=== Section Start ===
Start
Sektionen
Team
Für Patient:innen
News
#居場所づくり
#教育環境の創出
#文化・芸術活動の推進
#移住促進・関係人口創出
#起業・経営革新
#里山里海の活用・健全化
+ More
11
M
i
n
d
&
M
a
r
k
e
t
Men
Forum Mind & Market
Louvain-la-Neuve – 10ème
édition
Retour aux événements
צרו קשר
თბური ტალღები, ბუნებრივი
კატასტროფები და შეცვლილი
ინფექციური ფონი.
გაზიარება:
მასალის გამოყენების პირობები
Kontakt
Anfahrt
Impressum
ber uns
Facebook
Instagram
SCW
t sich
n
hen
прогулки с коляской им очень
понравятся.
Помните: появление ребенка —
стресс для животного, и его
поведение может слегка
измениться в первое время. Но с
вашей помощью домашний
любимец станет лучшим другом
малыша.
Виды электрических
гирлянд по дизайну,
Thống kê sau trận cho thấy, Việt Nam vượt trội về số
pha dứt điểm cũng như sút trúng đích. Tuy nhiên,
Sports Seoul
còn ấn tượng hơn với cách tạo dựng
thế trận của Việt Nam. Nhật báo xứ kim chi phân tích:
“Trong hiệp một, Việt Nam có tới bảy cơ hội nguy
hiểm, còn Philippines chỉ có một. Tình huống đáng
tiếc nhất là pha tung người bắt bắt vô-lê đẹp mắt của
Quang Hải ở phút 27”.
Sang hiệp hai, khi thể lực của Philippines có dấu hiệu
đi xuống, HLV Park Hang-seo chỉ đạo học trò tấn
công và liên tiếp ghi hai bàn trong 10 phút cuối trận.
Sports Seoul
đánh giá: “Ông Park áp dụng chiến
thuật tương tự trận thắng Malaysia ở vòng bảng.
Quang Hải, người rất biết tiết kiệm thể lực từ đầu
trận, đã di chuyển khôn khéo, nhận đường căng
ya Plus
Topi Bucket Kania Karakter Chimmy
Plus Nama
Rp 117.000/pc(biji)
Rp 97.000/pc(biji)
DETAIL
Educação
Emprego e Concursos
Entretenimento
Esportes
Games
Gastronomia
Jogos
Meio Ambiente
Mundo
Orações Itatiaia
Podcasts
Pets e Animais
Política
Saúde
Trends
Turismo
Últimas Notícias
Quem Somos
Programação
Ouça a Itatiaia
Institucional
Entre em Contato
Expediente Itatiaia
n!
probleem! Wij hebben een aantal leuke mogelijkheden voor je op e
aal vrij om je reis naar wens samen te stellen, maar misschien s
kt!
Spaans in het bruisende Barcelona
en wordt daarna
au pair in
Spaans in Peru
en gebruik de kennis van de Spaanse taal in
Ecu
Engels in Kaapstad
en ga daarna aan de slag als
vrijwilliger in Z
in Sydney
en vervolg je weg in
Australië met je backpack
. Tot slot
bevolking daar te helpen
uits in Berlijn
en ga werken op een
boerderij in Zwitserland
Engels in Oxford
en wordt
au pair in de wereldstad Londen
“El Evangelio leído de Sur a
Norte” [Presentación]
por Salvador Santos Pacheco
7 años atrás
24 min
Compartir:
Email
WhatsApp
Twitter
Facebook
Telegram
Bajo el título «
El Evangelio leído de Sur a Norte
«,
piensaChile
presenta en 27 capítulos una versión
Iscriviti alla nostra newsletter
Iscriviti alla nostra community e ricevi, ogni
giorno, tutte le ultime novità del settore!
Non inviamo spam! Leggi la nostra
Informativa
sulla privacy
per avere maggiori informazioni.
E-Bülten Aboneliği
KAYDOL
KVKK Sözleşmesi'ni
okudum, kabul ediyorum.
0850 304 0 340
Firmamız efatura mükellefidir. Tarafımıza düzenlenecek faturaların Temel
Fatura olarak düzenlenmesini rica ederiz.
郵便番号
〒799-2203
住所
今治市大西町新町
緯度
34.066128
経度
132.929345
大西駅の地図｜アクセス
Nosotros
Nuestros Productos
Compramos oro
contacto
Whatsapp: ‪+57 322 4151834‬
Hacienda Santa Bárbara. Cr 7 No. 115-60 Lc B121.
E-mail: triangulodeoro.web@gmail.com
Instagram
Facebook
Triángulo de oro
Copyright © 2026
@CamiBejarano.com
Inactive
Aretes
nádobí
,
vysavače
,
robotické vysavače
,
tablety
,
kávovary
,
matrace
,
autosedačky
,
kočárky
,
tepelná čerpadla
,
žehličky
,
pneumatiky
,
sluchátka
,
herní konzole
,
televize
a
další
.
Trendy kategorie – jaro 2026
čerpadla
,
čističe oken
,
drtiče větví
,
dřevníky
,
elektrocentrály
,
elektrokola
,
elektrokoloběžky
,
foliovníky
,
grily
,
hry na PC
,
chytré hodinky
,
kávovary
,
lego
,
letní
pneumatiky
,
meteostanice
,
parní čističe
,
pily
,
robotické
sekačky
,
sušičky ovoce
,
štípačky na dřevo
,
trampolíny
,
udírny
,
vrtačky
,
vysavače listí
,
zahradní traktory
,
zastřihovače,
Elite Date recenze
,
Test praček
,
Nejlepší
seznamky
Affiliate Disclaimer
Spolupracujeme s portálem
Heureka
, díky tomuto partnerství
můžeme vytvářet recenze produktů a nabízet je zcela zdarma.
=== Section End ===
Exercise directions: Copy out each line of the listing that holds the word "Philippines".

Solution for this task:
hiểm, còn Philippines chỉ có một. Tình huống đáng
Sang hiệp hai, khi thể lực của Philippines có dấu hiệu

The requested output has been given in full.